Sweden’s Central Bank Calls for Stronger Pro-cash Laws
Sveriges Riksbank—Sweden’s Central Bank—has called for clarification and tightening of the legal requirements around banks supplying cash services, describing those currently on offer as ‘inadequate’.
Earlier this year, Sveriges Riksbank recommended legislation around the right to pay in cash and banks—including itself—taking a more active role in ensuring good provision of cash and related services. It recently followed this up with advice to the Ministry of Finance around strengthening these services, especially for business use, in response to the ministry’s inquiry on cash.
Regulation is needed to ensure that operators, who are legally obliged to accept cash, have access to functioning services for daily takings and petty cash.
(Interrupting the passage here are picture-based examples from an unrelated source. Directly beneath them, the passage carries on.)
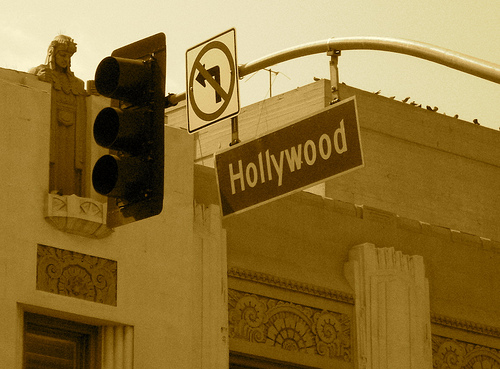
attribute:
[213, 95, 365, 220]
sign — hanging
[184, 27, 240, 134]
no-left-turn sign — hanging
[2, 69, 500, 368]
building — detailed, stone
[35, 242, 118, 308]
details — carved, ornate, inlaid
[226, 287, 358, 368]
details — carved, ornate, inlaid, large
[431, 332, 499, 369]
details — carved, ornate, inlaid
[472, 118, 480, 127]
bird — perched, sitting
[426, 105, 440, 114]
bird — perched, sitting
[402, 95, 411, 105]
bird — perched, sitting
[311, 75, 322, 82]
bird — perched, sitting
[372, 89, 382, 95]
bird — perched, sitting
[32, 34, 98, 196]
statue — stone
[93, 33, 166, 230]
traffic signal — black, hanging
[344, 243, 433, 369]
pillar — carved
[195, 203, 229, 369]
pillar — carved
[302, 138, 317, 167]
letter o — white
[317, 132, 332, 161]
letter o — white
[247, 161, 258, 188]
letter o — white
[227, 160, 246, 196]
letter h — white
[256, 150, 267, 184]
letter l — white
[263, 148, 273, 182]
letter l — white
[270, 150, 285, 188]
y — white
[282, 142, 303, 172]
w — white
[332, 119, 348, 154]
d — white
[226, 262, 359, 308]
design — post-modern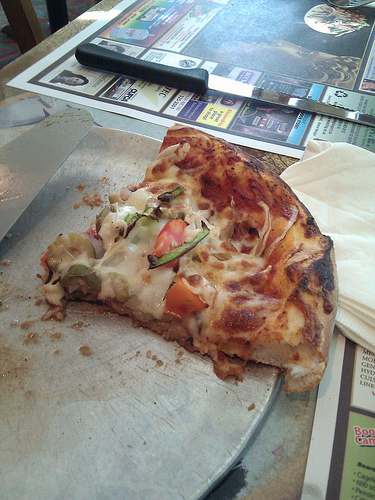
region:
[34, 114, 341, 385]
pizza on a pan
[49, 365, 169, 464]
pan is made of metal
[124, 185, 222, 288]
green peppers on pizza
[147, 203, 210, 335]
tomatoes on pizza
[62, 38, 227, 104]
knife with black handle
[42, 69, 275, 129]
newpaper on table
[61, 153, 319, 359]
thick crust pizza with melted cheese on top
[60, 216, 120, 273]
red onions on pizza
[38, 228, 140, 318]
green olives on the pizza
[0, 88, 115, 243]
metal pizza server on pan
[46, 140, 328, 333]
One slice of pizza.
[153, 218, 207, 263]
The pizza has geen peppers.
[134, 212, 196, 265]
The tomato is red.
While legislation exists requiring some banks to ensure public authorities and companies are able to make daily deposits, the Riksbank says it must be tightened as many banks have opted to fulfil the requirement by providing deposit machines ‘with limits that are too low for many businesses’.
Christina Wejshammar, Head of the Payments Department at the Riksbank, reinforced previous statements around the importance of cash to a fair and resilient nation, noting improvement to the current system is needed to ensure people can pay in cash—whether through need, personal choice or as a backup when cashless payments fail—and supporting services are available to all businesses.
The measures we propose in our written communication are necessary to enable people who need to use cash to do so, but also to strengthen our civil preparedness regarding payments… If there are new obligations to accept cash for operators selling essential goods, services for daily takings and petty cash will have to be maintained throughout the country. In this way, the banks contribute to a cash chain that functions under normal conditions, and thus also in crisis situations.